468 pp., 6.125 x 9.25, 12 halftones, 5 figs., 19 maps, 40 tables, appends., bibl., index
Transition to Capitalism in Southern Appalachia, 1700-1860
1996 W. D. Weatherford Award, Appalachian Center, Berea College
In The First American Frontier, Wilma Dunaway challenges many assumptions about the development of preindustrial Southern Appalachia's society and economy. Drawing on data from 215 counties in nine states from 1700 to 1860, she argues that capitalist exchange and production came to the region much earlier than has been previously thought. Her innovative book is the first regional history of antebellum Southern Appalachia and the first study to apply world-systems theory to the development of the American frontier.

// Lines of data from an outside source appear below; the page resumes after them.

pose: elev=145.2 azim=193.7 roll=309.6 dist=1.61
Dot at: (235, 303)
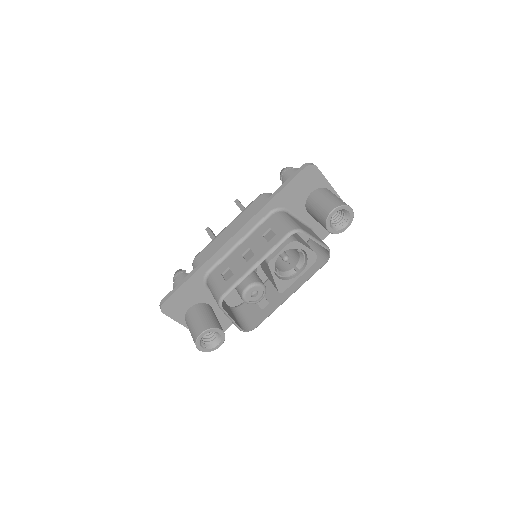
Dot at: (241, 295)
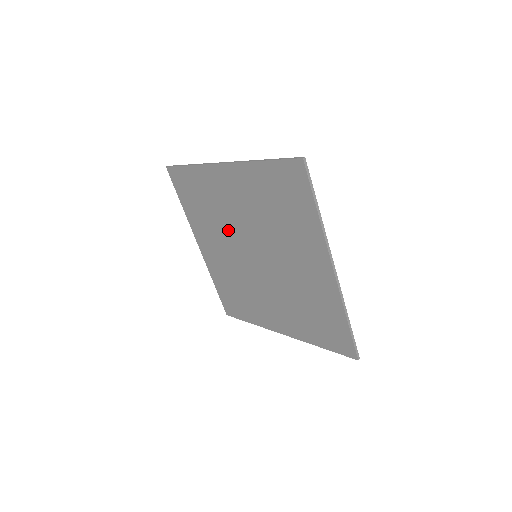
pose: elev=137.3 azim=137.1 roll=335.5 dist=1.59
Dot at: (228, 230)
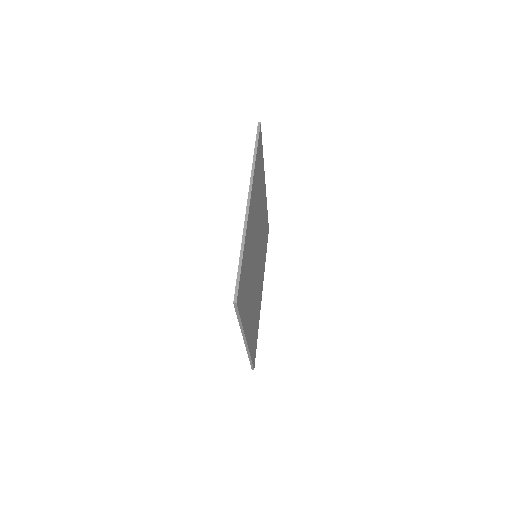
Dot at: occluded
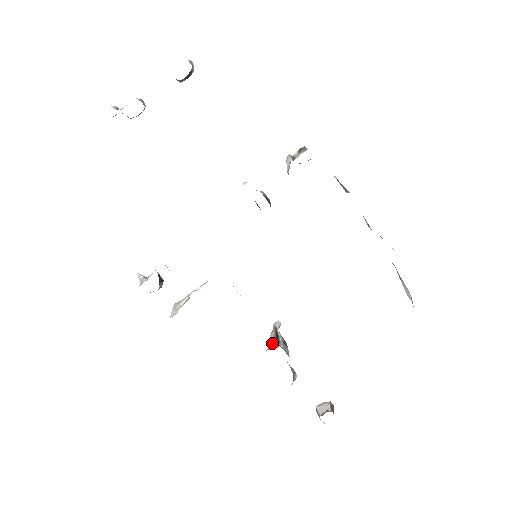
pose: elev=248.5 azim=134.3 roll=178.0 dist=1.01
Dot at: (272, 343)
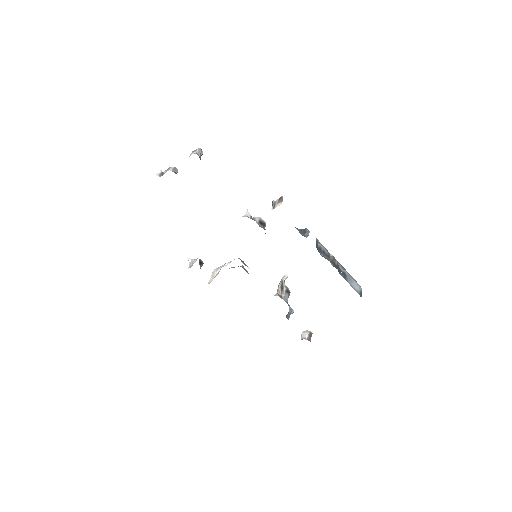
Dot at: (278, 291)
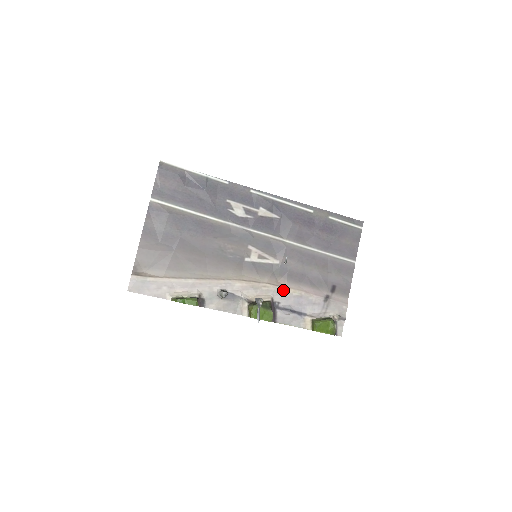
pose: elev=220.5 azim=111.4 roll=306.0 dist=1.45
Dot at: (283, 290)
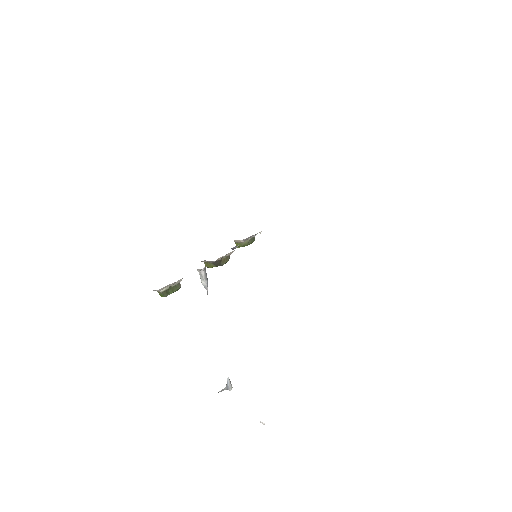
Dot at: occluded
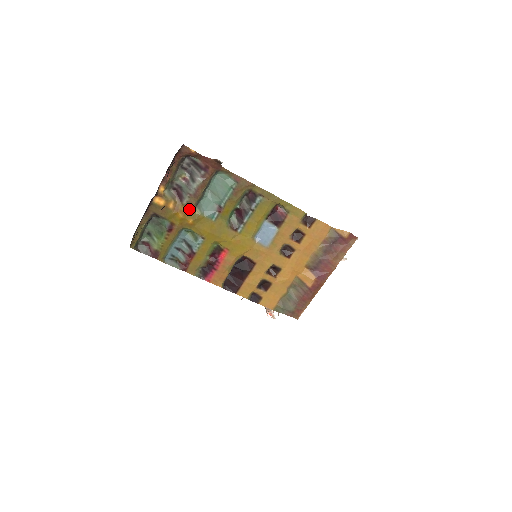
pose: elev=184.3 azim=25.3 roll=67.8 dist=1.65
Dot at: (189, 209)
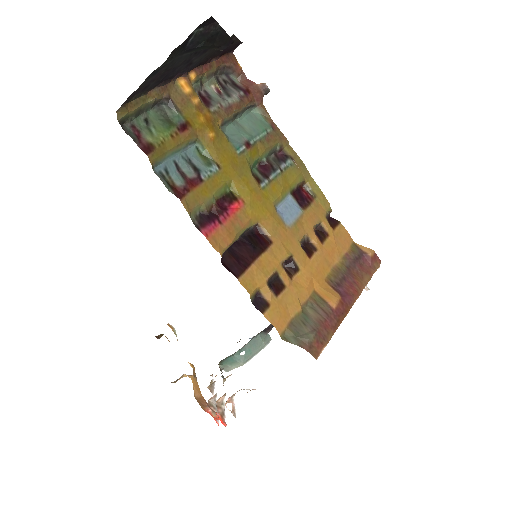
Dot at: (215, 120)
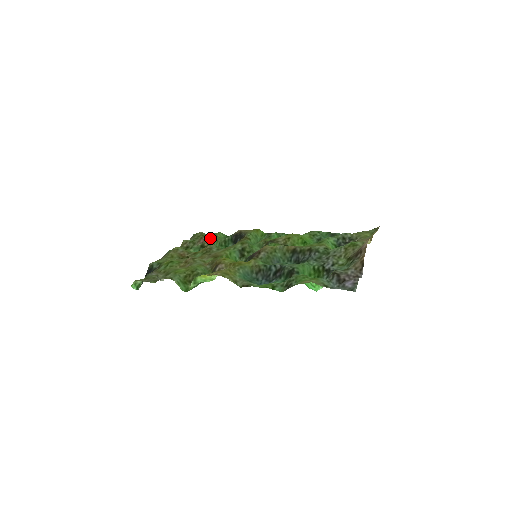
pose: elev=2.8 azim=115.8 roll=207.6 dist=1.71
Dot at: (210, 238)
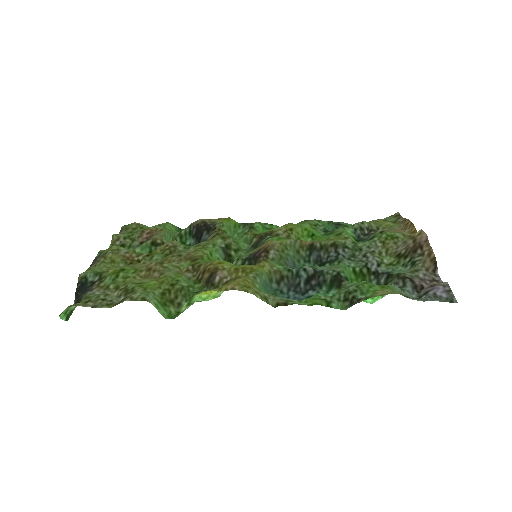
Dot at: (157, 231)
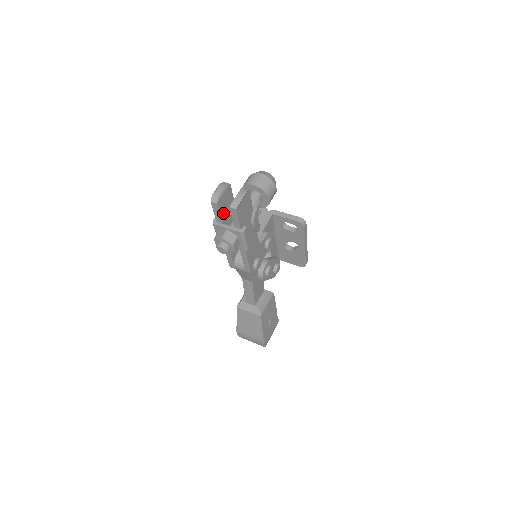
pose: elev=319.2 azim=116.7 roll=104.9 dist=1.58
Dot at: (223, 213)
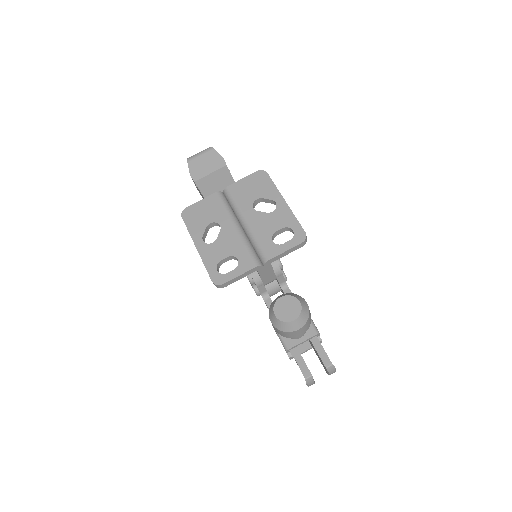
Dot at: occluded
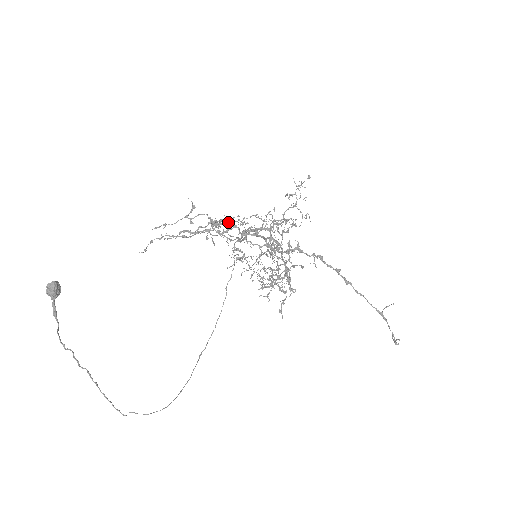
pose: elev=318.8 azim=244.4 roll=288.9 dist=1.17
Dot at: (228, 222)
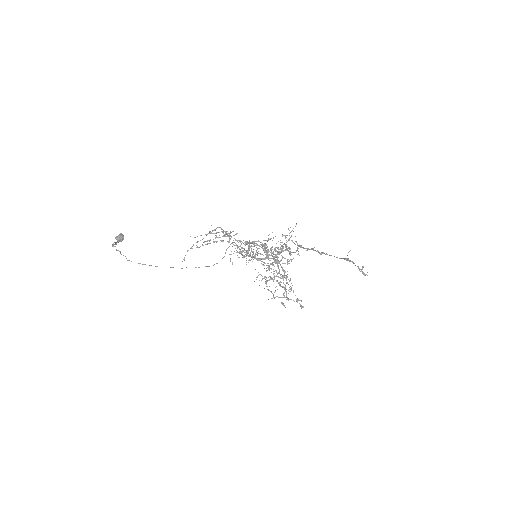
Dot at: occluded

Dunaway demonstrates that Europeans established significant trade relations with Native Americans in the southern mountains and thereby incorporated the region into the world economy as early as the seventeenth century. In addition to the much-studied fur trade, she explores various other forces of change, including government policy, absentee speculation in the region's natural resources, the emergence of towns, and the influence of local elites. Contrary to the myth of a homogeneous society composed mainly of subsistence homesteaders, Dunaway finds that many Appalachian landowners generated market surpluses by exploiting a large landless labor force, including slaves. In delineating these complexities of economy and labor in the region, Dunaway provides a perceptive critique of Appalachian exceptionalism and development.
"No Appalachian stereotype seems immune from Dunaway's research agenda. . . . This book will serve as a treasury of sources and research questions for many, many years."
--West Virginia History
"Excepting the West, no United States region is currently undergoing a more heated reinterpretation than southern Appalachia. This book will add fuel to the fire. Wilma A. Dunaway's revisionism is the brashest so far, but her documentation is the best."
--Journal of American History
“The most provocative and ambitious examination of the region prior to the Civil War yet published. The author challenges virtually every stereotype produced on early Appalachia through the prism of world-systems theory, sophisticated methodological techniques, and prodigious data gathering. One has to admire the sweep of her scholarship and the power of her arguments.”
--Georgia Historical Quarterly
"Essential reading for anyone in the field and offers to others an instructive account of regional economic development."
--American Historical Review
"[Dunaway] has provided us with an interpretive framework that challenges many of the old assumptions about the mountain region before 1860. . . . This is a remarkable accomplishment that will only be truly appreciated in the years to come by scholars who wrestle with the questions she raises."
--Gordon McKinney, Appalachian Journal
"This work will undoubtedly set the standard for the future studies of the region and should be consulted by any serious student of antebellum Southern Appalachian affairs."